BONUS FEATURES, MENUS and PACKAGING
There are just two extras offered on A Single Man's DVD. First is an audio commentary by director/producer/co-writer/financer Tom Ford. Ford doesn't speak incessantly, but he says plenty and does display the enthusiasm a mid-life directorial debut calls for. He strikes a nice balance, sharing insights on dramatic meaning, recalling some facts about the production, and revealing the bits of his life that went into the film. It's a worthwhile listen.
Next and last is "The Making of A Single Man" (16:05), which gathers wide black & white interviews from Ford and his four leading actors. In between film clips and a tiny bit of set footage, they individually weigh in on the story, the characters, and Ford's debut in a thoughtful, non-promotional way.

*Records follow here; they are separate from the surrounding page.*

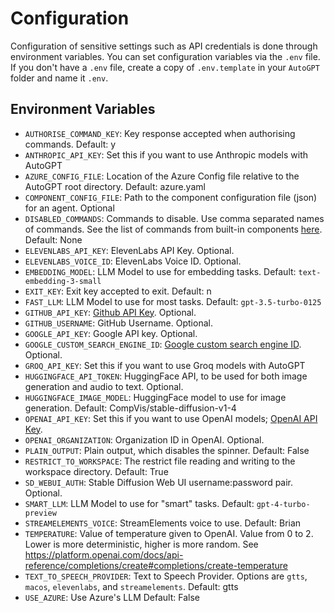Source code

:# Configuration

Configuration of sensitive settings such as API credentials is done through environment variables.
You can set configuration variables via the `.env` file. If you don't have a `.env` file, create a copy of `.env.template` in your `AutoGPT` folder and name it `.env`.

## Environment Variables

- `AUTHORISE_COMMAND_KEY`: Key response accepted when authorising commands. Default: y
- `ANTHROPIC_API_KEY`: Set this if you want to use Anthropic models with AutoGPT
- `AZURE_CONFIG_FILE`: Location of the Azure Config file relative to the AutoGPT root directory. Default: azure.yaml
- `COMPONENT_CONFIG_FILE`: Path to the component configuration file (json) for an agent. Optional
- `DISABLED_COMMANDS`: Commands to disable. Use comma separated names of commands. See the list of commands from built-in components [here](../components/components.md). Default: None
- `ELEVENLABS_API_KEY`: ElevenLabs API Key. Optional.
- `ELEVENLABS_VOICE_ID`: ElevenLabs Voice ID. Optional.
- `EMBEDDING_MODEL`: LLM Model to use for embedding tasks. Default: `text-embedding-3-small`
- `EXIT_KEY`: Exit key accepted to exit. Default: n
- `FAST_LLM`: LLM Model to use for most tasks. Default: `gpt-3.5-turbo-0125`
- `GITHUB_API_KEY`: [Github API Key](https://github.com/settings/tokens). Optional.
- `GITHUB_USERNAME`: GitHub Username. Optional.
- `GOOGLE_API_KEY`: Google API key. Optional.
- `GOOGLE_CUSTOM_SEARCH_ENGINE_ID`: [Google custom search engine ID](https://programmablesearchengine.google.com/controlpanel/all). Optional.
- `GROQ_API_KEY`: Set this if you want to use Groq models with AutoGPT
- `HUGGINGFACE_API_TOKEN`: HuggingFace API, to be used for both image generation and audio to text. Optional.
- `HUGGINGFACE_IMAGE_MODEL`: HuggingFace model to use for image generation. Default: CompVis/stable-diffusion-v1-4
- `OPENAI_API_KEY`: Set this if you want to use OpenAI models; [OpenAI API Key](https://platform.openai.com/account/api-keys).
- `OPENAI_ORGANIZATION`: Organization ID in OpenAI. Optional.
- `PLAIN_OUTPUT`: Plain output, which disables the spinner. Default: False
- `RESTRICT_TO_WORKSPACE`: The restrict file reading and writing to the workspace directory. Default: True
- `SD_WEBUI_AUTH`: Stable Diffusion Web UI username:password pair. Optional.
- `SMART_LLM`: LLM Model to use for "smart" tasks. Default: `gpt-4-turbo-preview`
- `STREAMELEMENTS_VOICE`: StreamElements voice to use. Default: Brian
- `TEMPERATURE`: Value of temperature given to OpenAI. Value from 0 to 2. Lower is more deterministic, higher is more random. See https://platform.openai.com/docs/api-reference/completions/create#completions/create-temperature
- `TEXT_TO_SPEECH_PROVIDER`: Text to Speech Provider. Options are `gtts`, `macos`, `elevenlabs`, and `streamelements`. Default: gtts
- `USE_AZURE`: Use Azure's LLM Default: False
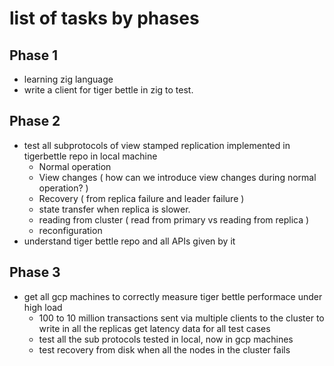 

# list of tasks by phases

## Phase 1

*   learning zig language
*   write a client for tiger bettle in zig to test.

## Phase 2

*   test all subprotocols of view stamped replication implemented in tigerbettle repo in local machine
     - Normal operation
     - View changes ( how can we introduce view changes during normal operation? )
     - Recovery ( from replica failure and leader failure )
     - state transfer when replica is slower.
     - reading from cluster ( read from primary vs reading from replica )
     - reconfiguration 
*   understand tiger bettle repo and all APIs given by it

## Phase 3

*   get all gcp machines to correctly measure tiger bettle performace under high load
     - 100 to 10 million transactions sent via multiple clients to the cluster to write in all the replicas 
     get latency data for all test cases 
     - test all the sub protocols tested in local, now in gcp machines 
     - test recovery from disk when all the nodes in the cluster fails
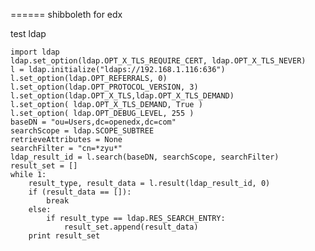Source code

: ======
shibboleth for edx

test ldap

    import ldap
    ldap.set_option(ldap.OPT_X_TLS_REQUIRE_CERT, ldap.OPT_X_TLS_NEVER)
    l = ldap.initialize("ldaps://192.168.1.116:636")
    l.set_option(ldap.OPT_REFERRALS, 0)
    l.set_option(ldap.OPT_PROTOCOL_VERSION, 3)
    l.set_option(ldap.OPT_X_TLS,ldap.OPT_X_TLS_DEMAND)
    l.set_option( ldap.OPT_X_TLS_DEMAND, True )
    l.set_option( ldap.OPT_DEBUG_LEVEL, 255 )
    baseDN = "ou=Users,dc=openedx,dc=com"
    searchScope = ldap.SCOPE_SUBTREE
    retrieveAttributes = None
    searchFilter = "cn=*zyu*"
    ldap_result_id = l.search(baseDN, searchScope, searchFilter)
    result_set = []
    while 1:
        result_type, result_data = l.result(ldap_result_id, 0)
        if (result_data == []):
            break
        else:
            if result_type == ldap.RES_SEARCH_ENTRY:
                result_set.append(result_data)
        print result_set
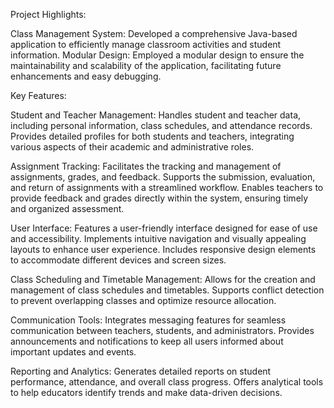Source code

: Project Highlights:

Class Management System: Developed a comprehensive Java-based application to efficiently manage classroom activities and student information.
Modular Design: Employed a modular design to ensure the maintainability and scalability of the application, facilitating future enhancements and easy debugging.

Key Features:

Student and Teacher Management:
Handles student and teacher data, including personal information, class schedules, and attendance records.
Provides detailed profiles for both students and teachers, integrating various aspects of their academic and administrative roles.

Assignment Tracking:
Facilitates the tracking and management of assignments, grades, and feedback.
Supports the submission, evaluation, and return of assignments with a streamlined workflow.
Enables teachers to provide feedback and grades directly within the system, ensuring timely and organized assessment.

User Interface:
Features a user-friendly interface designed for ease of use and accessibility.
Implements intuitive navigation and visually appealing layouts to enhance user experience.
Includes responsive design elements to accommodate different devices and screen sizes.

Class Scheduling and Timetable Management:
Allows for the creation and management of class schedules and timetables.
Supports conflict detection to prevent overlapping classes and optimize resource allocation.

Communication Tools:
Integrates messaging features for seamless communication between teachers, students, and administrators.
Provides announcements and notifications to keep all users informed about important updates and events.

Reporting and Analytics:
Generates detailed reports on student performance, attendance, and overall class progress.
Offers analytical tools to help educators identify trends and make data-driven decisions.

The DVD loads with promos for event of the summer "The Pillars of the Earth", Blu-ray and BD-Live, Nine, Chloe, and Nowhere Man. The Previews menu holds three of those plus looks at The Runaways, Broken Embraces, "Damages": The Complete Second Season, and "Breaking Bad."
The sadly-scored main menu alternates its montage between a wide image and two more narrow ones, creating an interesting triptych effect.
CLOSING THOUGHTS
Two of the ten films nominated for this year's Best Picture Oscar were set in worlds of 1960s academia. Had there been a third, it surely would have been A Single Man, which I would rank better than An Education and less coy but not as memorable as A Serious Man. This creative, evocative drama is an impressive first effort from director Tom Ford and a fine showcase of Colin Firth's subtle acting talents. Satisfactorily serviceable, Sony's DVD is worth checking out on the basis of the film.